Talk about timely. My new book, God And Government, is just out. It’s non-fiction, so my ideas come from reality. Yes, some of the tales in the book sound unbelievable, but that is only because folks in the Religious Right often come across as living in Oz or some alternate universe.

On Aug. 10, I did a reading at a bookstore called Busboys and Poets in Washington, D.C.  I told the audience that I had foolishly thought that by updating, expanding and editing previously written materials and then seamlessly melding it through what I call “connective tissue,” the volume would be much easier to complete. Two missed deadlines later the preposterousness of that idea became clear.

Don’t get me wrong. I really like the finished product. I am just not recommending this approach to every budding memoirist.

I wanted to be sure to include a 2002 speech about 10 reasons to be suspicious of the Religious Right (excerpted in this issue) to see if much had actually changed. And guess what? Not much has changed. I am still wary of this movement for the same kinds of reasons.

For starters, I remain suspicious of their grasp of history. I was recently kayaking in Calvert County, Md., one of the state’s most conservative areas, and floated past a property with a large Confederate flag with an image of Jesus sewn into the middle. And I’m pretty sure that landowner is convinced that Jesus helped the South win the Civil War.

Second cause for alarm: lack of knowledge of biology. AU is still battling a creationist group in Kentucky that insists it is entitled to tax breaks to operate a Noah’s Ark-themed park that will include a replica of that famous boat populated by humans, dinosaurs and possibly unicorns.

Now, this ministry in 2007 constructed the Creation Museum with private dollars. Why can’t it do that again? (The museum originally had videos depicting famous scenes from the Bible including Adam and Eve, but then it came to light that the role of Adam was being played by a gay male porn model.) 

Third, I’m weary of claims by conservative politicians that their candidacies have been blessed by God.
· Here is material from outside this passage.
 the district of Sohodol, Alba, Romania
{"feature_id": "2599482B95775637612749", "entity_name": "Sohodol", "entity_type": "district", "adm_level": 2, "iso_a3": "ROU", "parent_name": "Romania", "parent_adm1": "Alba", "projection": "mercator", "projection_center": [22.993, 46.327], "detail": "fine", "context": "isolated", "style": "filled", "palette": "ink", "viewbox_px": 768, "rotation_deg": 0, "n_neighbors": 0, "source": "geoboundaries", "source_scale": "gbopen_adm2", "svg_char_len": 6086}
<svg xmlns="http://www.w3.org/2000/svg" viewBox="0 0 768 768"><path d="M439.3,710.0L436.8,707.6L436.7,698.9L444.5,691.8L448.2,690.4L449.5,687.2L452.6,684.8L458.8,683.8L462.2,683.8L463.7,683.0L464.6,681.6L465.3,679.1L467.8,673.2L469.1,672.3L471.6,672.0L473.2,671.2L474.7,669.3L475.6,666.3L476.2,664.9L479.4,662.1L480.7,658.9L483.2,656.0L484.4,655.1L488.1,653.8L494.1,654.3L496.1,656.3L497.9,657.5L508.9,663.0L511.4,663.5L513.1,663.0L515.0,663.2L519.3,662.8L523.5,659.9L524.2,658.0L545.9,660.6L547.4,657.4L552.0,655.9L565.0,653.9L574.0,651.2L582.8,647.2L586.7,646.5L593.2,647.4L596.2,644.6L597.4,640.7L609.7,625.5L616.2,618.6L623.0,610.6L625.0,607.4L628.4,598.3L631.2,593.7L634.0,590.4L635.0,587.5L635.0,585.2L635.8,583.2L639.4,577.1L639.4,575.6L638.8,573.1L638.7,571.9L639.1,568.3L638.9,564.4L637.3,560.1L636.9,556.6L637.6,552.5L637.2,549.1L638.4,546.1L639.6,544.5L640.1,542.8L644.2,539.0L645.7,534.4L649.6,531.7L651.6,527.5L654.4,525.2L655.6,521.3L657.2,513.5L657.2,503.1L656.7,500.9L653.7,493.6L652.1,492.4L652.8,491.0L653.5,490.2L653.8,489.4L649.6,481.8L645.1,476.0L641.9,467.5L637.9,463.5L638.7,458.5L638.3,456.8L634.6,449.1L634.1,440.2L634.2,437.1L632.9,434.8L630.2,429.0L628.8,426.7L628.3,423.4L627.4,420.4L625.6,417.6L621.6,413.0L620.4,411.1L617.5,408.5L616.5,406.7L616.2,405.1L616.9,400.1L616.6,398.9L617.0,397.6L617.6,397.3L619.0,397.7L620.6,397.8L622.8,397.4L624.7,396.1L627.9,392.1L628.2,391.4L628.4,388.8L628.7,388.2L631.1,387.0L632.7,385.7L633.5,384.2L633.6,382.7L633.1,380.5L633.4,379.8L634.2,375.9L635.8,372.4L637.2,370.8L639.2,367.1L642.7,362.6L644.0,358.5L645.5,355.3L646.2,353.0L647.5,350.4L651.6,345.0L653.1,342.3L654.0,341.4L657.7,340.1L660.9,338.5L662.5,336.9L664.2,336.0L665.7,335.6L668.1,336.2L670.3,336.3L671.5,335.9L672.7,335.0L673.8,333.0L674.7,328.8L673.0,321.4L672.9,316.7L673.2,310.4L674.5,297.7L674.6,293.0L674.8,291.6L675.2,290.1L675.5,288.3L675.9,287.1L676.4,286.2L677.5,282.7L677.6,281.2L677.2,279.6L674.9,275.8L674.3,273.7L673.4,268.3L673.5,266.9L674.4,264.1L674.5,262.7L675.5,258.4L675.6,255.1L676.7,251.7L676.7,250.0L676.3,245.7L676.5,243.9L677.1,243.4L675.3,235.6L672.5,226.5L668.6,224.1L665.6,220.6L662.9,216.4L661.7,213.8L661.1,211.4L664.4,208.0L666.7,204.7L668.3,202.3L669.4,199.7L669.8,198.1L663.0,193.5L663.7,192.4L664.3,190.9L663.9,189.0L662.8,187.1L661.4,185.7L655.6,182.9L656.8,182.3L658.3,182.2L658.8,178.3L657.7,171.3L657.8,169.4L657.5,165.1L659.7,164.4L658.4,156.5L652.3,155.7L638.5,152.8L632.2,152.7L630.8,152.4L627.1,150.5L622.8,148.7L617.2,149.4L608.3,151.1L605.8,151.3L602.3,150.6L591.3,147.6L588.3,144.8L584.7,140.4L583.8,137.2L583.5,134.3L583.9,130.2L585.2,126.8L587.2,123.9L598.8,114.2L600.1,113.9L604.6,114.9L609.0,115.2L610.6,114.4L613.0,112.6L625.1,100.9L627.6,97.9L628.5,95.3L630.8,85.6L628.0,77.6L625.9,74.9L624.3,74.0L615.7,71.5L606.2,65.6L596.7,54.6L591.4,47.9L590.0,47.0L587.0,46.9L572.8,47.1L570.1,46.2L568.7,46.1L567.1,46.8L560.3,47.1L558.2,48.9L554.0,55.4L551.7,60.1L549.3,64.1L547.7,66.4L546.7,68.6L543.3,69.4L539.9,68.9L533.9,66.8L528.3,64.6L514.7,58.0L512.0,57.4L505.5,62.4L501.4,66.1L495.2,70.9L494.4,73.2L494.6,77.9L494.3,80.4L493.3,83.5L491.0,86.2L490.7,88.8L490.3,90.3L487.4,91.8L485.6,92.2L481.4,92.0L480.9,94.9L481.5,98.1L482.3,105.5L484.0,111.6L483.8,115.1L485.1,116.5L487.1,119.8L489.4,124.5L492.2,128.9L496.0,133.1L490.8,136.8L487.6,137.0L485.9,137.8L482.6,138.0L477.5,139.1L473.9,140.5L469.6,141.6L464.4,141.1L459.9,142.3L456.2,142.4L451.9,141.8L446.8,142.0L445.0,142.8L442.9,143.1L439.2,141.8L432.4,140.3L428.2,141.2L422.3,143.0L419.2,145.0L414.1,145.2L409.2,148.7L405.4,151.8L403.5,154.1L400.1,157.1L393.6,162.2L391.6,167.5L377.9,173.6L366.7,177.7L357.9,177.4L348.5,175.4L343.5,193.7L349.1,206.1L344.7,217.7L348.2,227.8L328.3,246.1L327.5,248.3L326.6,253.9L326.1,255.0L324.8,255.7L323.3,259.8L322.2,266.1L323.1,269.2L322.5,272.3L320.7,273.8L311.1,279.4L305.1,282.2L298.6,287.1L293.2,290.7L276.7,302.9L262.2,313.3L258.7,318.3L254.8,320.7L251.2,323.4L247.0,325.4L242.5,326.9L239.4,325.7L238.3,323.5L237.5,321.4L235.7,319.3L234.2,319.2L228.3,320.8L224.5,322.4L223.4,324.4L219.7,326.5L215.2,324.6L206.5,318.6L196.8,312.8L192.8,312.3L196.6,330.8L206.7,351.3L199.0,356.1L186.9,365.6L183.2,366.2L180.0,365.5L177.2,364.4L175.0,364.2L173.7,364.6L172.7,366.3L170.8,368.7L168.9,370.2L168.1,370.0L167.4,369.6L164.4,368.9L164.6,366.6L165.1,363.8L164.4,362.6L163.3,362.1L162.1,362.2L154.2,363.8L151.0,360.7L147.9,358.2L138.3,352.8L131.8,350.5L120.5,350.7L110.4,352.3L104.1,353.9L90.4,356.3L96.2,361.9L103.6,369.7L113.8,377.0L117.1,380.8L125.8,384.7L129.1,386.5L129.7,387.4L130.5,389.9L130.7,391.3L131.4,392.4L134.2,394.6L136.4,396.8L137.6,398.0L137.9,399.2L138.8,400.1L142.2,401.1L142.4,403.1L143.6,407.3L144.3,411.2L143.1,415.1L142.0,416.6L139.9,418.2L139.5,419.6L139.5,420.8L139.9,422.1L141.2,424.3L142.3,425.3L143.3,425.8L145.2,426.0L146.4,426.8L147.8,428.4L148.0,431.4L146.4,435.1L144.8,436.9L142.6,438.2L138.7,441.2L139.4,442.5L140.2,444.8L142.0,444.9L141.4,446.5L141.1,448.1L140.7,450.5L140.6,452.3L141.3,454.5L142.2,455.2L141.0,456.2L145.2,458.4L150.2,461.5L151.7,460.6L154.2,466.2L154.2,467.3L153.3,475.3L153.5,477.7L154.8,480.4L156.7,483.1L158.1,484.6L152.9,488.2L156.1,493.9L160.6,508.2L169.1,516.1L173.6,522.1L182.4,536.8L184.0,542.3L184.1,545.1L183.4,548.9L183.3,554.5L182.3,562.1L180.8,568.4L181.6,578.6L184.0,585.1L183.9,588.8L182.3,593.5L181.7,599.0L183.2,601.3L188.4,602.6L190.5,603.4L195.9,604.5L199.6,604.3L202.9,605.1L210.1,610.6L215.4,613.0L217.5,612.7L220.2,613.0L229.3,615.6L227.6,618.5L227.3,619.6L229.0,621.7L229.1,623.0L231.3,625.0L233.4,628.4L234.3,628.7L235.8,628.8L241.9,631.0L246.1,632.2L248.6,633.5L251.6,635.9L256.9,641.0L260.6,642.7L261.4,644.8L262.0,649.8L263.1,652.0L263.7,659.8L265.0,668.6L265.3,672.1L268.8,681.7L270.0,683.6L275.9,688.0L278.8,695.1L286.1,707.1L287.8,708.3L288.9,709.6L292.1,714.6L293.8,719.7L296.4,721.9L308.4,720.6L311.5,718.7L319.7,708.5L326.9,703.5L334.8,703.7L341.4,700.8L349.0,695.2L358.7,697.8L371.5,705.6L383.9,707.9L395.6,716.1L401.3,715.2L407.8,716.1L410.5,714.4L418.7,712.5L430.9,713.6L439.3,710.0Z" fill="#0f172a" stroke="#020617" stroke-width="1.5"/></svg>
Megyn Kelly of Fox News tried to get at some of this in the first GOP debate but only got squishy answers where previously candidates had been a lot clearer.
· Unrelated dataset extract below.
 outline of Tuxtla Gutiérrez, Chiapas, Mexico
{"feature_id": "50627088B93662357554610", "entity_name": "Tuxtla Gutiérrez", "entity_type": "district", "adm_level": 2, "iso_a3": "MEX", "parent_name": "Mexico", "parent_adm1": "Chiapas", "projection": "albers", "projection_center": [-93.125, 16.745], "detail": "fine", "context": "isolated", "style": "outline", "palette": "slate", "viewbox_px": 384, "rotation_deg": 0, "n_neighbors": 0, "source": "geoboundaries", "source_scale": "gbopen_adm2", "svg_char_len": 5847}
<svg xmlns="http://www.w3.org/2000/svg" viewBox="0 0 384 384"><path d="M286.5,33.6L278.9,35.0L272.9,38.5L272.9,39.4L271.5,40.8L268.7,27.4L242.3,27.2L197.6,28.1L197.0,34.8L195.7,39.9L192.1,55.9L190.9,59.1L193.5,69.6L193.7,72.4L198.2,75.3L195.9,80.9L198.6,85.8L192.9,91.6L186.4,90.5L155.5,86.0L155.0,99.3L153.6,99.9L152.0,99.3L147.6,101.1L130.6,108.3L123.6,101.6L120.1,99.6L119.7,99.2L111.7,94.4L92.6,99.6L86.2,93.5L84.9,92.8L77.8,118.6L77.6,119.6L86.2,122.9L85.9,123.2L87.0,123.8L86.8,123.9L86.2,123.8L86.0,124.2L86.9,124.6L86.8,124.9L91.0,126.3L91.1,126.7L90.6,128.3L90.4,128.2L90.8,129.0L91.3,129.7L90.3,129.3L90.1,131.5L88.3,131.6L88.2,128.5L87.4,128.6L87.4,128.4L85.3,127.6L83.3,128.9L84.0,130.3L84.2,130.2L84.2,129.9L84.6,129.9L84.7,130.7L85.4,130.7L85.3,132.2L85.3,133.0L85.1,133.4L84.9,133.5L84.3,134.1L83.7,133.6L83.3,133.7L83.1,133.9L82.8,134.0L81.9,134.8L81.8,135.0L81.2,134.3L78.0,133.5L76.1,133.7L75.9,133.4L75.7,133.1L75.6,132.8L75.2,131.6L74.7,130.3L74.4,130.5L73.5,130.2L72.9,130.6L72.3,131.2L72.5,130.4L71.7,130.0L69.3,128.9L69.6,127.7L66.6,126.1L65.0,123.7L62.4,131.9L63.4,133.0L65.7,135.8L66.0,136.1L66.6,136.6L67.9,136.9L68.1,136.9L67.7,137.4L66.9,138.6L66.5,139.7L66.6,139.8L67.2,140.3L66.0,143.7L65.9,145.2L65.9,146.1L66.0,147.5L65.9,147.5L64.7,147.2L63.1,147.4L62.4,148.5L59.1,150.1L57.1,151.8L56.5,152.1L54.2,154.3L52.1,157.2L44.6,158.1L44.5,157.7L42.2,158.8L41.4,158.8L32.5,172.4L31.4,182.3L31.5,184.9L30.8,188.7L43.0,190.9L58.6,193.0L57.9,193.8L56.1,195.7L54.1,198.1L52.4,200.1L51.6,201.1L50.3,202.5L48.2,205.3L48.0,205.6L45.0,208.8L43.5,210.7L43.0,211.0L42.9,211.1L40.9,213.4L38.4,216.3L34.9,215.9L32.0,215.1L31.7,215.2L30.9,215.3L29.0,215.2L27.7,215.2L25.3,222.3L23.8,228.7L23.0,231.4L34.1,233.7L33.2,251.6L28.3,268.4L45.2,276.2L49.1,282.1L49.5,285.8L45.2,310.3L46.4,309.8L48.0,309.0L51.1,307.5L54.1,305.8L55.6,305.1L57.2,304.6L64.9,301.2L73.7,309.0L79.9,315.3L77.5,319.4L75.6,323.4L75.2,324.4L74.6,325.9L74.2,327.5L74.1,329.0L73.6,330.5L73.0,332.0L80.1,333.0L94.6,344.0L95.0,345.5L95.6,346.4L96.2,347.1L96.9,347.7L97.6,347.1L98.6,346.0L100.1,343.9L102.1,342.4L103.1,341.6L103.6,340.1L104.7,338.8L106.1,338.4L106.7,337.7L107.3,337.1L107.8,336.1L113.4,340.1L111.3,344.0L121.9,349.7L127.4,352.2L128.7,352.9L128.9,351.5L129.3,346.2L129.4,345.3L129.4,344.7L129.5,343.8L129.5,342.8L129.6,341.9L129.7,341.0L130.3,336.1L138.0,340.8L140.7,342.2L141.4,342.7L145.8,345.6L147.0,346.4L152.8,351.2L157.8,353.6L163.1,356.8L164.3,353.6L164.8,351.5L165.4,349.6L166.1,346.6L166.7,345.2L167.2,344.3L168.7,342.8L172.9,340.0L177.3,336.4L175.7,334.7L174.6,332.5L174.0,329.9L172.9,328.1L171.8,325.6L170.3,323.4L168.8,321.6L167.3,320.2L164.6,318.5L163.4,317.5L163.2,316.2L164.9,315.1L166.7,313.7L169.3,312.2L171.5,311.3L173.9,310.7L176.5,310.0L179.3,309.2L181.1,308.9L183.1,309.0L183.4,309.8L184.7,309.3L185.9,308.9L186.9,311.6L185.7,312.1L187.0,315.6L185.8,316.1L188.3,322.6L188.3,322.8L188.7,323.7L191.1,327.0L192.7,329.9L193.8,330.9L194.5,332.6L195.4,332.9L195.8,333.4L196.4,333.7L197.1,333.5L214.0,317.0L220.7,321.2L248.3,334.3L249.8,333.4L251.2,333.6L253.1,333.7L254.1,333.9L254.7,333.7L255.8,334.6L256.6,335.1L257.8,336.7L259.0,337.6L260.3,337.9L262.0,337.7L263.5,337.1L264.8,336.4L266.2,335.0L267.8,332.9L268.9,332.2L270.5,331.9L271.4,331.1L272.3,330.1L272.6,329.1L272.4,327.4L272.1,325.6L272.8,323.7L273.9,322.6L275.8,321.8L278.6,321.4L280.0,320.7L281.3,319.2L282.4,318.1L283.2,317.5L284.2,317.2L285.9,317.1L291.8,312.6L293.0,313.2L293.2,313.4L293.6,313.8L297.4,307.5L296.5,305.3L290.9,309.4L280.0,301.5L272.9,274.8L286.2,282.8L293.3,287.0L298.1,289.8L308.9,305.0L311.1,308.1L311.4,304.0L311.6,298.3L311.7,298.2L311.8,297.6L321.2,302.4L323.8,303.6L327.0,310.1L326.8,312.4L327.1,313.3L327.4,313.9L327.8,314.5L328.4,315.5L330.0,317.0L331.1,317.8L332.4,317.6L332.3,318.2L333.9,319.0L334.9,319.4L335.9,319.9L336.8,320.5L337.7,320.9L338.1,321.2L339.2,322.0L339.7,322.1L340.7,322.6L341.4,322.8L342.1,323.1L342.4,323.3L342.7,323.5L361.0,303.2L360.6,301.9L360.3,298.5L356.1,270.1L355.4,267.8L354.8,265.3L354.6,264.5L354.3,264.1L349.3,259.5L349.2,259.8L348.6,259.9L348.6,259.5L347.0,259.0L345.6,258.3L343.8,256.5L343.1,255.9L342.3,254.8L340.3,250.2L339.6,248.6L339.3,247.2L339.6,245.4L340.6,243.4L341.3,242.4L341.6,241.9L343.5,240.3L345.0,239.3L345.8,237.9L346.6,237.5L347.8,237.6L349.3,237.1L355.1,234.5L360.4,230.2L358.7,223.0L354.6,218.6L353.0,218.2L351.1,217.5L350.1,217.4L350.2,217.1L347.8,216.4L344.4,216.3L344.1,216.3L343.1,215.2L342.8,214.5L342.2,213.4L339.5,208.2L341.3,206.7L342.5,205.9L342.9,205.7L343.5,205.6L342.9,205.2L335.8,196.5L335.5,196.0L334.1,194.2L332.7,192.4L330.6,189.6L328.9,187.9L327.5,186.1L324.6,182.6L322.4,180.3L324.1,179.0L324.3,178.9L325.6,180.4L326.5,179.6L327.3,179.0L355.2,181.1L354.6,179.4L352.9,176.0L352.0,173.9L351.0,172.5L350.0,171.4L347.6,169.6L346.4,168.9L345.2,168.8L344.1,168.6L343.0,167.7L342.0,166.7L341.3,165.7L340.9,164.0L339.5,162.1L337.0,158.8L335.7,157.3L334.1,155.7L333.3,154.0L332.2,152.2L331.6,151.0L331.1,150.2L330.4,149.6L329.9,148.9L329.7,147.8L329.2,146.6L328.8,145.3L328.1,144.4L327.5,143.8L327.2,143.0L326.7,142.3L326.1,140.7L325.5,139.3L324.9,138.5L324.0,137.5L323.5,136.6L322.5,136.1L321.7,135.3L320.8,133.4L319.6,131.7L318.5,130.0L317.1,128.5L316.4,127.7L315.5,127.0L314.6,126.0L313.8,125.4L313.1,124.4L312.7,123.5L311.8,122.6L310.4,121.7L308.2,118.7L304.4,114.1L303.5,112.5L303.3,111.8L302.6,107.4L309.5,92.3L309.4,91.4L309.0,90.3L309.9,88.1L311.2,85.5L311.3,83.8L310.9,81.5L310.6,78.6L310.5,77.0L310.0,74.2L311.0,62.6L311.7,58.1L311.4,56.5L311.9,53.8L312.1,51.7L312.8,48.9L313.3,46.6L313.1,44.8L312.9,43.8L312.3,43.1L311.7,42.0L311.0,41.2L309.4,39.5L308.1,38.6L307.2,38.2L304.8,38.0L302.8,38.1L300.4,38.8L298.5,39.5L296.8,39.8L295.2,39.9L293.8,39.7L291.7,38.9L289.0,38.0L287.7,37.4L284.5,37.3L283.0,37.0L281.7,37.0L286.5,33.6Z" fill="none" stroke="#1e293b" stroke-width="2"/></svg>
Ben Carson had told an interviewer that he felt “fingers from God” when he decided to run. John Kasich told “Meet the Press” in April that he was “pondering what the Lord wants me to do with my life.” Ted Cruz’s father told him “God has destined you for greatness.” That’s just three out of 17 in one party. At a minimum, at least two have already had a “failure to communicate.”

Finally, I remain skeptical of the Religious Right’s understanding of theology and its relation to the law. Americans United has a new project called Protect Thy Neighbor designed to fight back against those who seek religious exceptions to civil-rights laws in a way to hurt other people. Remember the pizzeria owners in Indiana who said they would serve slices to a gay couple that came to the store but would refuse to cater pizza at their wedding? How in the world should the American legal system adjust to a belief that two slices are morally acceptable, but 200 slices are morally wrong?
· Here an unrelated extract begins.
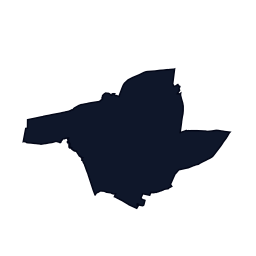 Faurei, Neamt, Romania, rotated 308°
{"feature_id": "2599482B17296269865935", "entity_name": "Faurei", "entity_type": "district", "adm_level": 2, "iso_a3": "ROU", "parent_name": "Romania", "parent_adm1": "Neamt", "projection": "natural_earth1", "projection_center": [26.714, 46.923], "detail": "fine", "context": "isolated", "style": "filled", "palette": "ink", "viewbox_px": 256, "rotation_deg": 308, "n_neighbors": 0, "source": "geoboundaries", "source_scale": "gbopen_adm2", "svg_char_len": 5273}
<svg xmlns="http://www.w3.org/2000/svg" viewBox="0 0 256 256"><g transform="rotate(308 128 128)"><path d="M108.9,198.4L109.8,196.1L110.1,196.0L112.8,195.4L113.8,195.1L115.1,194.8L115.7,194.6L120.7,193.4L122.4,193.6L126.3,193.7L127.1,194.4L131.7,198.2L132.8,199.1L133.4,199.7L133.6,199.5L134.5,200.4L138.8,202.8L139.5,203.4L140.7,204.0L141.5,204.7L142.8,205.8L144.5,206.3L147.6,207.7L150.8,209.3L152.1,209.8L154.4,211.0L156.7,211.9L158.3,212.2L160.1,212.2L170.8,212.1L173.9,211.9L174.6,211.8L175.3,211.7L180.4,211.6L181.8,211.4L182.5,211.4L185.0,211.0L186.6,210.8L187.5,210.9L184.7,206.3L183.9,204.7L183.3,203.8L181.7,200.8L180.8,199.4L180.0,198.5L177.4,196.1L175.1,193.7L174.3,192.8L173.6,191.8L173.5,191.3L168.7,184.5L165.0,179.7L163.8,178.3L163.1,177.3L162.2,176.4L161.9,175.7L161.9,175.4L161.6,175.3L156.8,172.2L156.5,171.9L164.9,167.0L166.3,166.1L170.0,164.0L173.0,162.5L175.6,160.8L178.3,158.7L179.3,157.9L181.4,155.6L183.9,152.1L186.1,149.3L187.1,148.5L187.8,148.1L186.8,147.8L186.5,147.5L185.4,145.8L187.6,145.5L188.1,145.6L188.9,145.5L189.6,145.4L189.9,144.7L190.4,144.0L190.7,143.8L191.4,143.8L192.2,143.3L192.5,143.4L192.7,143.1L192.6,142.7L192.2,142.0L192.9,140.7L192.5,140.5L192.5,140.2L191.3,140.1L190.7,139.8L190.0,139.3L189.4,139.0L189.1,138.7L189.5,137.5L190.0,136.7L190.2,136.1L190.4,135.9L190.9,135.7L203.1,128.4L202.9,128.3L202.8,128.2L199.5,124.6L198.9,124.1L198.5,123.5L197.9,122.8L195.3,120.2L193.0,117.6L189.5,114.2L184.3,108.4L183.4,107.6L182.7,107.1L181.4,106.3L177.0,104.2L170.6,100.6L168.0,99.4L166.9,98.9L166.3,98.6L165.6,98.4L161.1,97.7L160.6,97.7L159.6,97.9L158.9,97.9L156.0,98.7L147.1,101.5L146.7,99.8L146.3,98.7L145.6,98.1L145.9,96.4L146.4,96.6L146.8,96.5L146.4,95.8L145.8,95.2L145.3,94.6L144.6,94.6L144.1,95.1L143.6,95.0L143.3,94.4L143.3,94.0L143.5,93.3L143.5,92.4L143.4,91.7L143.1,90.9L142.4,90.0L141.8,88.9L140.5,88.4L139.8,88.3L139.2,88.1L138.8,88.1L138.7,88.2L137.9,88.1L137.8,88.3L137.2,88.4L137.1,88.7L136.7,88.9L136.3,89.0L135.6,89.0L135.6,89.6L135.1,90.0L134.7,90.1L133.1,89.5L132.5,89.4L131.3,89.2L125.4,83.6L123.4,81.8L121.7,80.5L120.0,78.9L119.1,78.2L118.0,77.2L117.6,76.7L117.2,76.5L115.4,75.4L110.8,73.5L109.9,73.3L108.6,73.3L108.1,73.1L107.5,72.4L106.6,72.1L105.9,71.7L104.7,71.0L103.6,70.1L102.1,68.8L101.7,68.6L99.8,66.9L98.0,65.5L91.5,59.7L89.5,58.1L87.2,56.0L85.1,54.2L84.6,54.0L83.0,52.5L79.5,49.6L73.4,44.4L72.7,43.8L66.0,48.9L64.7,47.7L52.9,53.8L53.1,53.9L53.0,54.1L53.5,54.7L53.6,55.0L54.0,55.4L54.2,55.6L54.3,55.8L54.1,56.1L54.1,57.0L54.8,58.3L55.2,58.9L55.6,59.3L55.7,59.7L55.9,59.9L56.5,60.8L58.5,64.1L58.9,64.6L60.1,66.6L60.3,66.9L61.2,68.3L61.5,69.1L62.1,69.8L64.1,71.6L65.1,72.7L67.8,75.0L69.8,77.0L70.7,77.7L71.2,78.0L71.4,78.1L71.7,78.3L71.9,78.6L72.8,79.0L73.1,79.6L73.7,80.4L74.0,81.4L74.3,81.8L74.4,82.2L74.4,82.5L74.4,82.9L74.7,83.2L74.8,83.6L75.1,83.7L75.5,83.8L76.0,83.7L76.7,83.2L77.5,83.4L77.8,83.5L78.5,83.3L79.0,83.3L79.3,83.4L80.0,84.0L80.6,84.7L81.4,85.0L81.6,85.2L83.6,87.3L83.2,87.6L82.9,87.3L82.6,87.1L82.2,87.2L82.1,87.3L82.4,87.8L82.2,87.9L81.8,88.0L81.3,88.9L81.3,89.1L81.0,89.3L80.8,89.3L80.7,89.1L80.8,88.9L80.7,88.8L80.4,88.9L80.3,88.6L80.2,88.6L79.9,88.7L79.9,88.9L80.1,89.1L79.6,89.2L79.7,89.4L79.7,89.6L79.3,89.7L79.2,89.9L79.3,90.0L79.5,90.1L79.9,90.1L80.0,90.2L79.9,90.5L79.5,90.5L79.6,90.8L79.9,90.9L80.2,90.7L80.1,91.1L79.6,91.2L79.6,91.4L80.0,91.5L79.9,91.7L79.7,91.7L79.7,91.9L79.5,92.0L79.2,91.9L79.3,92.1L79.5,92.2L79.4,92.3L78.7,92.6L78.3,92.3L78.1,92.3L78.0,92.5L77.9,93.2L77.6,93.2L77.3,92.8L77.1,92.9L76.7,93.2L76.7,93.4L76.9,93.2L76.9,93.5L76.6,93.5L76.4,94.0L76.5,94.3L76.5,94.5L77.3,94.6L77.5,95.0L77.3,95.2L77.1,95.2L77.1,95.4L77.7,95.6L77.7,95.8L77.3,95.7L77.0,95.8L76.9,96.4L76.8,96.7L76.8,99.1L77.1,100.1L77.4,100.1L77.4,100.3L77.3,100.6L77.6,100.7L77.7,100.8L77.8,101.0L77.7,101.2L77.8,101.5L77.8,101.8L76.8,104.6L76.7,105.1L76.0,106.8L76.1,107.8L76.3,108.0L76.1,108.2L76.0,108.4L76.2,108.9L76.2,109.2L76.3,109.9L76.6,110.6L75.2,110.5L75.2,111.1L74.7,111.3L74.2,111.5L74.5,112.8L74.1,113.0L73.4,114.0L72.8,115.6L72.5,116.2L72.4,116.5L71.9,117.0L71.1,118.4L68.9,121.8L67.1,125.0L66.9,125.1L57.7,138.8L54.7,143.7L55.1,143.4L56.4,143.1L56.9,143.1L57.9,143.2L58.2,143.6L58.9,143.9L59.2,144.1L61.2,144.8L61.8,145.4L62.5,146.6L63.2,147.5L64.1,149.7L64.0,149.8L64.0,150.1L64.0,150.3L66.4,154.4L66.6,155.9L66.8,156.2L66.8,156.4L67.3,157.4L67.8,157.9L68.2,158.4L68.2,158.6L68.4,158.8L65.5,159.6L65.8,160.4L65.9,160.8L66.2,162.9L66.6,164.7L66.6,165.0L66.7,165.6L67.2,167.9L67.3,168.7L68.1,175.2L68.1,175.9L70.1,184.3L73.3,183.9L72.9,182.5L73.8,181.9L74.1,181.9L74.2,182.0L74.3,182.9L74.5,183.4L74.3,184.0L74.3,184.4L74.4,184.7L74.5,185.0L75.6,187.1L75.8,187.4L76.4,187.7L77.0,187.8L77.5,187.6L81.4,185.9L81.3,185.4L80.7,184.2L80.7,183.7L80.5,183.0L80.6,181.3L85.3,180.1L88.4,186.5L91.2,185.6L91.7,186.1L91.7,186.3L91.7,186.6L92.1,186.7L92.3,187.0L92.3,187.3L92.8,187.6L92.8,188.0L93.1,188.1L93.2,188.3L93.3,188.5L93.9,188.8L94.1,189.1L94.3,189.4L94.6,189.7L94.7,189.9L94.9,190.0L95.1,190.1L95.8,190.6L96.2,190.7L96.3,191.0L98.6,192.4L99.3,193.0L99.9,193.2L100.9,193.9L101.2,193.9L101.5,194.0L103.1,195.2L104.9,197.0L105.1,197.1L105.5,197.1L105.8,196.9L107.3,197.7L107.9,197.9L108.2,198.1L108.4,198.1L108.9,198.4Z" fill="#0f172a" stroke="#020617" stroke-width="1.5"/></g></svg>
So, the examples may change but the fundamental problems remain the same.

But my book isn’t a “doom and gloom” volume. Some issues are losing steam. School prayer amendments are still introduced but go nowhere in Congress. Similarly, since our victory against “intelligent design” in the 2005 Dover, Pa., case, many states seem reluctant to repeat that stunt. This doesn’t mean the tide is permanently out; it just means we only need extraordinary vigilance every month instead of daily.

More of my guarded optimism comes from polling data about millennials. Even among evangelical millennials there is significantly more openness to marriage equality, contraception availability and evidence for evolution. (It is “guarded” only because of the truly pathetic turnout of these folks in the mid-term elections.)

This column was written on an airplane during a quick trip to Los Angeles. I happened to glance across the aisle and saw a fellow watching “The Daily Show” on a tablet. The host was poking fun at Trump by blowing on the fly-away hair of one of those plastic troll dolls that were so popular in the 1970s.

Sometimes there is simply no escape! 

Barry W. Lynn is executive director of Americans United for Separation of Church and State.